Às vezes, no meio da noite, vêm-me à cabeça os versos: “Beleza, mano? Fica com Deus. Quando der, a gente se tromba, firmeza?!” - composição de Rodrigo Augusto de Campos belissimamente interpretada por Elza Soares. Os versos posteriores vêm carregados de gírias: “mil grau”, “mermão”, “pô”. Conheço alguns intelectuais que cultivam ódio áureo por essas palavras. Eu, amante da semiose social, jamais poderia detestar tais expressões. O dicionário Aulete traz, como definição para “gíria”: “Linguagem peculiar que se origina de um grupo social restrito e alcança, pelo uso, outros grupos, tornando-se de uso corrente”. Ora, como não amar a metamorfose da língua? Não obstante, para tudo há limites.

E o limite de minha atração por gírias está situado a um abismo de distância de “tals”. Também já vi escreverem “talz”. Tais aberrações - “tals” e “talz” - vêm normalmente antecedidas pela conjunção “e”. Exemplo (história real): recentemente, um colega meu enviou-me a seguinte mensagem: “Depois, fomos tomar sorvete e tals”. “Virgem Dulcíssima!”, escrevi, “Que vontade deu-me agora de suicidar-me!”. E meu amigo respondeu: “Kkk”, e, depois, “Não me diga que você gosta dela. Perdão, pô!”. Enviei: “Não gosto dela, muito menos de tals”.

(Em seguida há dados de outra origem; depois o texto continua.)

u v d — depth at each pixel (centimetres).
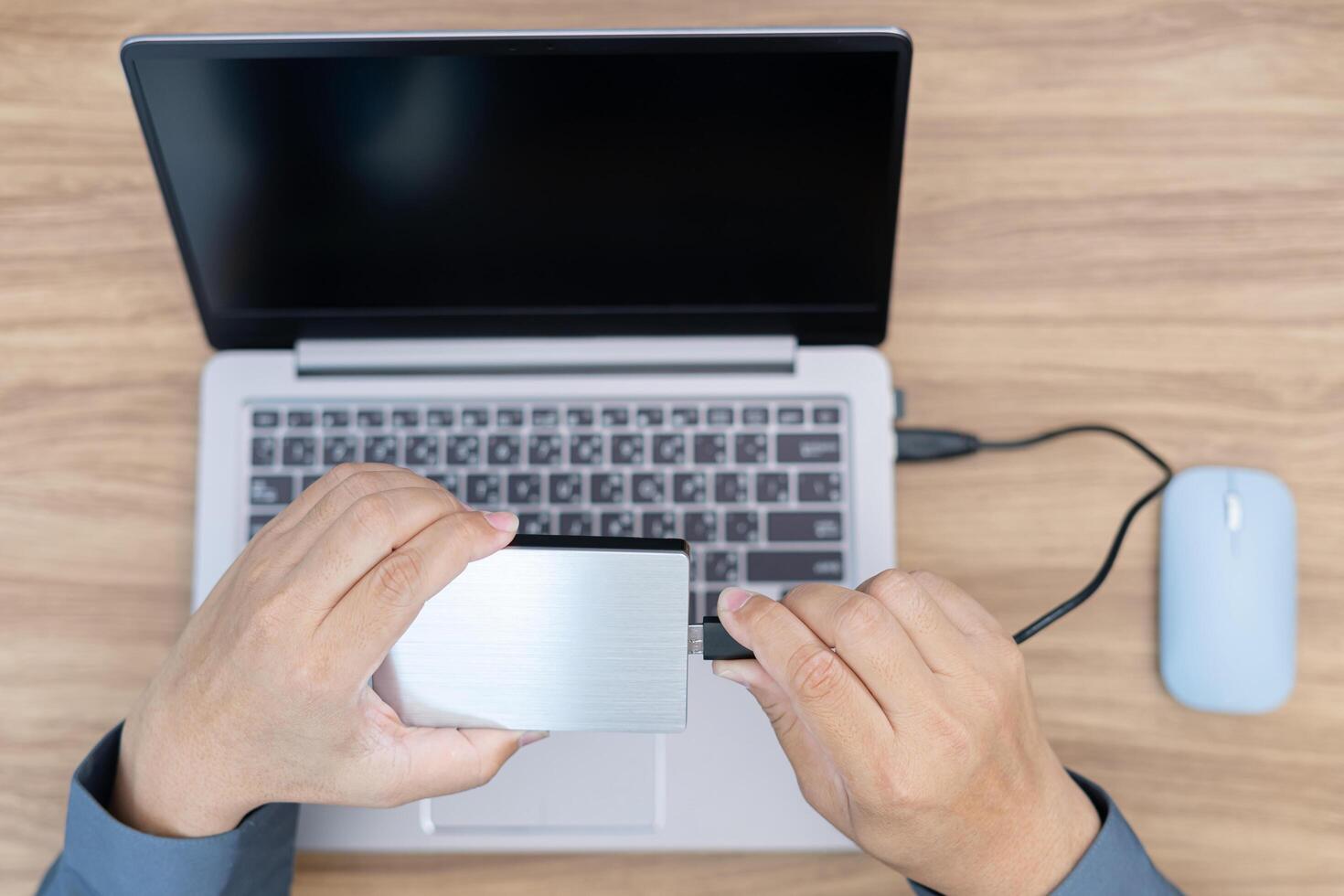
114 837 59
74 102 76
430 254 68
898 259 74
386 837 68
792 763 59
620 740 68
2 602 72
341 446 70
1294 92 74
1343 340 72
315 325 71
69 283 75
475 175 65
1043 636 70
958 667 54
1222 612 67
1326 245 73
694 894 69
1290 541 68
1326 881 68
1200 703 68
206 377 71
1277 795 69
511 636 55
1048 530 72
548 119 63
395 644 55
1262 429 72
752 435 70
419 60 61
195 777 57
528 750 68
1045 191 74
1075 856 59
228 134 63
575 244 68
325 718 53
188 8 76
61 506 73
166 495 73
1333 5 74
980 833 56
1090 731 70
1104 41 75
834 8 75
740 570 69
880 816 55
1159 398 73
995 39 75
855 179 65
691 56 61
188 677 56
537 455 70
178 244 67
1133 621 70
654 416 70
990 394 73
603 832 68
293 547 55
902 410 73
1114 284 74
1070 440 72
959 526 72
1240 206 74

No dia seguinte, após meu colega questionar-me o motivo de eu o haver bloqueado no aplicativo de mensagens, expliquei-lhe que “tals” é um atentado à língua. Um descaso à gramática, ao último acordo ortográfico. Ele balançou seus ombros. Desde então, jamais tive conhecimento do que aconteceu paralelamente ou posteriormente ao sorvete, uma vez que “tals” e “talz” não possuem o menor significado possível.

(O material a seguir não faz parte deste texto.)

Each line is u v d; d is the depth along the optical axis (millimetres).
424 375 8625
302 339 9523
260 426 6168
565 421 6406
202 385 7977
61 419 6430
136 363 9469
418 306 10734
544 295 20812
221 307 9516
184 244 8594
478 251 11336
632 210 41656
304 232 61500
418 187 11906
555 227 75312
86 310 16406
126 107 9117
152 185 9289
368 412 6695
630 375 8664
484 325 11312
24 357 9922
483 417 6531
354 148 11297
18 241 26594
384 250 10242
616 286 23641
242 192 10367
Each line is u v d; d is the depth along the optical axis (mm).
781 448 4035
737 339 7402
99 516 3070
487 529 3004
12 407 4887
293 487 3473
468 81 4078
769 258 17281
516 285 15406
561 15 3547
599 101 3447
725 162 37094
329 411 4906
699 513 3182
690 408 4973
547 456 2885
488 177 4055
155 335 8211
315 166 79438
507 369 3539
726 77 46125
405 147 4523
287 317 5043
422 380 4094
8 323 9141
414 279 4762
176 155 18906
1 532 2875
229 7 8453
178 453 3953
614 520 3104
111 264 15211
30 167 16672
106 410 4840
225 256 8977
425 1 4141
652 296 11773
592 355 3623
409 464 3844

Ah! mas os usuários de tais formas gráficas da gíria devem conhecer seu emprego “correto”. Não o significado, senão o emprego. Porque, como acabo de escrever nesta crônica, é impossível conceber definição plausível para essa maligna aglomeração de caracteres. Ainda bem que não me atualizo em relação às músicas contemporâneas! Tenho enorme pressentimento de que já existem letras contendo “tals”, e pessoas cantando-as; e pessoas dançando, a acompanhá-las.

Triste, apenas resta-me aguardar final mais triste que minhas lamentações, já previsto pelo Aulete: o de que toda gíria, por sua própria natureza, alcança vários grupos, tornando-se amplamente usual na sociedade. Mas sei me cuidar, tenho meu antidepressivo: minha devoção a São Desuso.